START SUPPLIED RECORDS

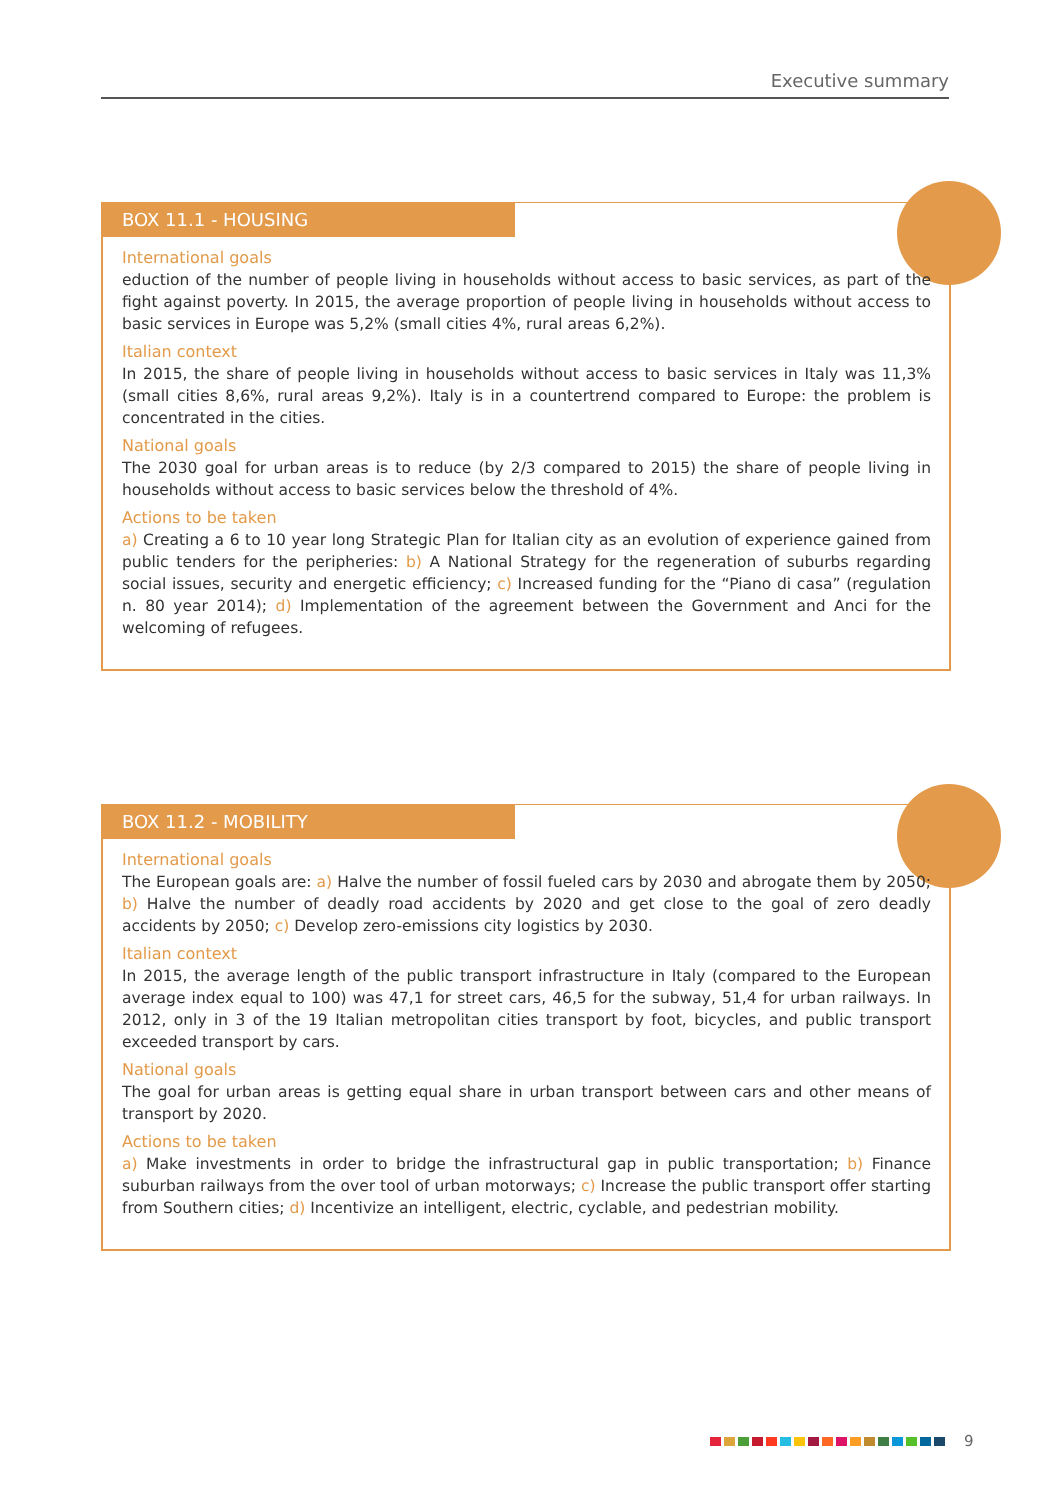Executive summary
BOX 11.1 - HOUSING
International goals
eduction of the number of people living in households without access to basic services, as part of the fight against poverty. In 2015, the average proportion of people living in households without access to basic services in Europe was 5,2% (small cities 4%, rural areas 6,2%).
Italian context
In 2015, the share of people living in households without access to basic services in Italy was 11,3% (small cities 8,6%, rural areas 9,2%). Italy is in a countertrend compared to Europe: the problem is concentrated in the cities.
National goals
The 2030 goal for urban areas is to reduce (by 2/3 compared to 2015) the share of people living in households without access to basic services below the threshold of 4%.
Actions to be taken
a) Creating a 6 to 10 year long Strategic Plan for Italian city as an evolution of experience gained from public tenders for the peripheries: b) A National Strategy for the regeneration of suburbs regarding social issues, security and energetic efficiency; c) Increased funding for the “Piano di casa” (regulation n. 80 year 2014); d) Implementation of the agreement between the Government and Anci for the welcoming of refugees.
BOX 11.2 - MOBILITY
International goals
The European goals are: a) Halve the number of fossil fueled cars by 2030 and abrogate them by 2050; b) Halve the number of deadly road accidents by 2020 and get close to the goal of zero deadly accidents by 2050; c) Develop zero-emissions city logistics by 2030.
Italian context
In 2015, the average length of the public transport infrastructure in Italy (compared to the European average index equal to 100) was 47,1 for street cars, 46,5 for the subway, 51,4 for urban railways. In 2012, only in 3 of the 19 Italian metropolitan cities transport by foot, bicycles, and public transport exceeded transport by cars.
National goals
The goal for urban areas is getting equal share in urban transport between cars and other means of transport by 2020.
Actions to be taken
a) Make investments in order to bridge the infrastructural gap in public transportation; b) Finance suburban railways from the over tool of urban motorways; c) Increase the public transport offer starting from Southern cities; d) Incentivize an intelligent, electric, cyclable, and pedestrian mobility.
9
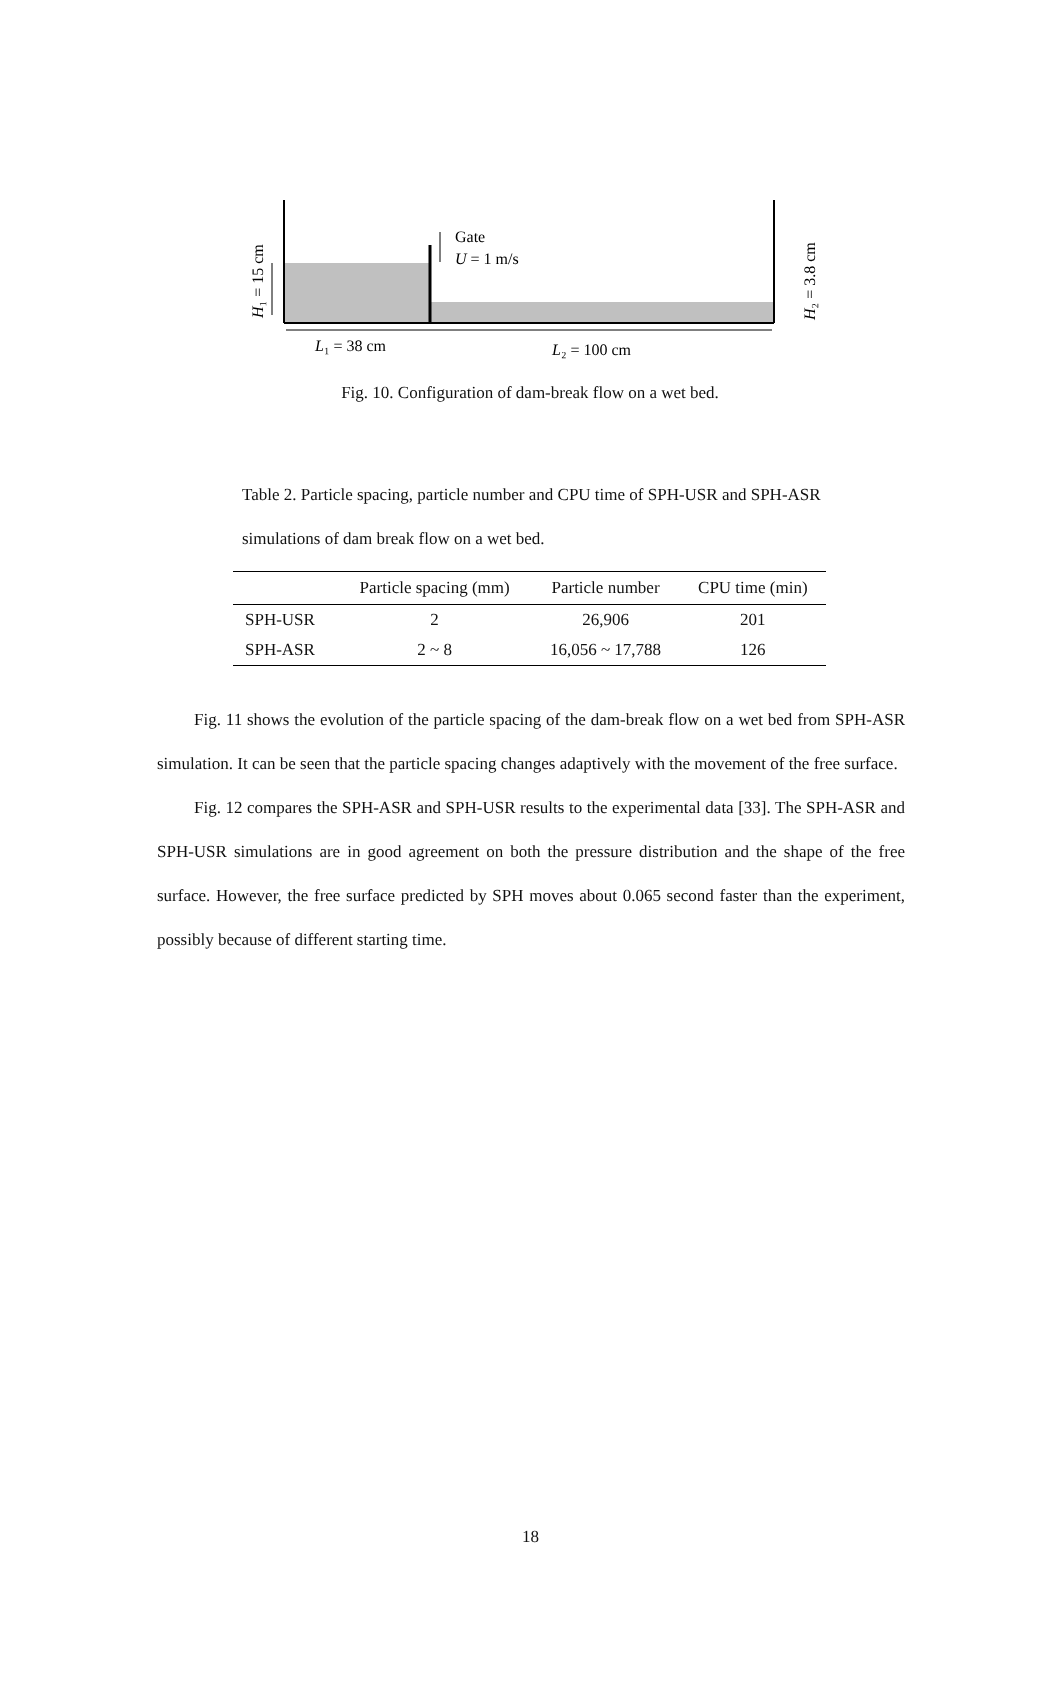Gate
U = 1 m/s
L₁ = 38 cm
L₂ = 100 cm
H₁ = 15 cm
H₂ = 3.8 cm
Fig. 10. Configuration of dam-break flow on a wet bed.
Table 2. Particle spacing, particle number and CPU time of SPH-USR and SPH-ASR simulations of dam break flow on a wet bed.
| | Particle spacing (mm) | Particle number | CPU time (min) |
| --- | --- | --- | --- |
| SPH-USR | 2 | 26,906 | 201 |
| SPH-ASR | 2 ~ 8 | 16,056 ~ 17,788 | 126 |
Fig. 11 shows the evolution of the particle spacing of the dam-break flow on a wet bed from SPH-ASR simulation. It can be seen that the particle spacing changes adaptively with the movement of the free surface.
Fig. 12 compares the SPH-ASR and SPH-USR results to the experimental data [33]. The SPH-ASR and SPH-USR simulations are in good agreement on both the pressure distribution and the shape of the free surface. However, the free surface predicted by SPH moves about 0.065 second faster than the experiment, possibly because of different starting time.
18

END SUPPLIED RECORDS

TO DO
Extract every line above containing the word "city".

TASK OUTPUT
a) Creating a 6 to 10 year long Strategic Plan for Italian city as an evolution of experience gained from public tenders for the peripheries: b) A National Strategy for the regeneration of suburbs regarding social issues, security and energetic efficiency; c) Increased funding for the “Piano di casa” (regulation n. 80 year 2014); d) Implementation of the agreement between the Government and Anci for the welcoming of refugees.
The European goals are: a) Halve the number of fossil fueled cars by 2030 and abrogate them by 2050; b) Halve the number of deadly road accidents by 2020 and get close to the goal of zero deadly accidents by 2050; c) Develop zero-emissions city logistics by 2030.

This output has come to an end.